The intimate link: Birth control’s connections with sexuality

The intimate link: Birth control’s connections with sexuality

IUDs are one of the most effective long-term reversible contraceptive options available to women

Intrauterine devices (IUDs) are one of the most effective long-term reversible contraception options available to women. 

Ninety-nine percent of U.S. women will use contraception at some point in their lives, and the average heterosexual woman will need to use contraception for more than 25 years.

Although contraceptives must be effective to prevent pregnancy, they also must be acceptable so women will use them.

But dissatisfaction with birth control methods runs high: more than half of women will stop using a new method within one year. Researchers are trying to unlock the key factors behind this dissatisfaction.

A vital but under-examined aspect of what makes contraceptives appealing or unappealing is their “sexual acceptability,” a term I’ve coined that refers to how contraceptives affect sexual experiences.

Research on male condoms shows that condoms’ effect on male sexual enjoyment will shape the way men use them. But until recently, research on female methods has not paid similar attention to women’s sexuality.

Now, growing evidence suggests that sexuality impacts women’s contraceptive preferences and practices, too. Here are three examples from my research:

First, our data suggest that sexuality matters greatly to women when selecting a birth control method. In a study of contraception seekers at four family planning clinics, we listed two sexuality-related factors alongside common characteristics such as efficacy and partner acceptability.

Women ranked factors of “doesn’t reduce my libido” and “doesn’t interrupt sex” just as highly as efficacy and more highly than all other criteria.

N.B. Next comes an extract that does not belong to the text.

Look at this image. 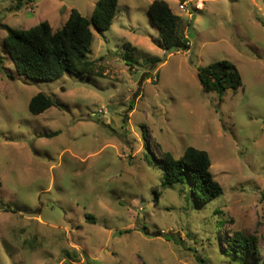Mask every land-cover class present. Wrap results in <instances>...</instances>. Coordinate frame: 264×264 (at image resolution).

Second, the most effective methods available, intrauterine devices (IUDs) and implants, have the ability to improve women’s sexual well-being. In our recent study of patients who chose these methods, 40 percent reported sexual improvements due to their method, while only 15 percent reported sexual detractions.

Our results suggested that many women can more fully enjoy sexual activity when the threat of pregnancy is greatly reduced.

Third, women’s sexual experiences with their methods appear strongly related to their overall satisfaction with their method – and how long they continue using it.

In one study, among those women reporting the greatest dissatisfaction with their method, none perceived a positive sexual change due to their method. But among those strongly satisfied with their method, the overwhelming majority reported either a positive sexual change (48 percent) or no sexual change (40 percent).

This made a big difference in whether women continued using their method over time. Among women who said their method had a positive effect on their sex life, almost 100 percent were still using their method at one year.

The same was true for only 60 percent of women who believed their method had a negative effect on their sex lives.

In fact, women’s sexual perceptions of their method had a bigger influence on continued use of birth control than all other factors we measured, including side effects such as bleeding and cramping.

My research suggests that sexual acceptability could greatly help explain women’s contraceptive preferences and practices.

So what’s next? We’re applying our research findings to enhanced contraceptive counseling and clinical care to better match women with methods they’ll find sexually acceptable.

In time, women could experience greater satisfaction with their birth control method, more continued and consistent use and less frequent unwanted pregnancy.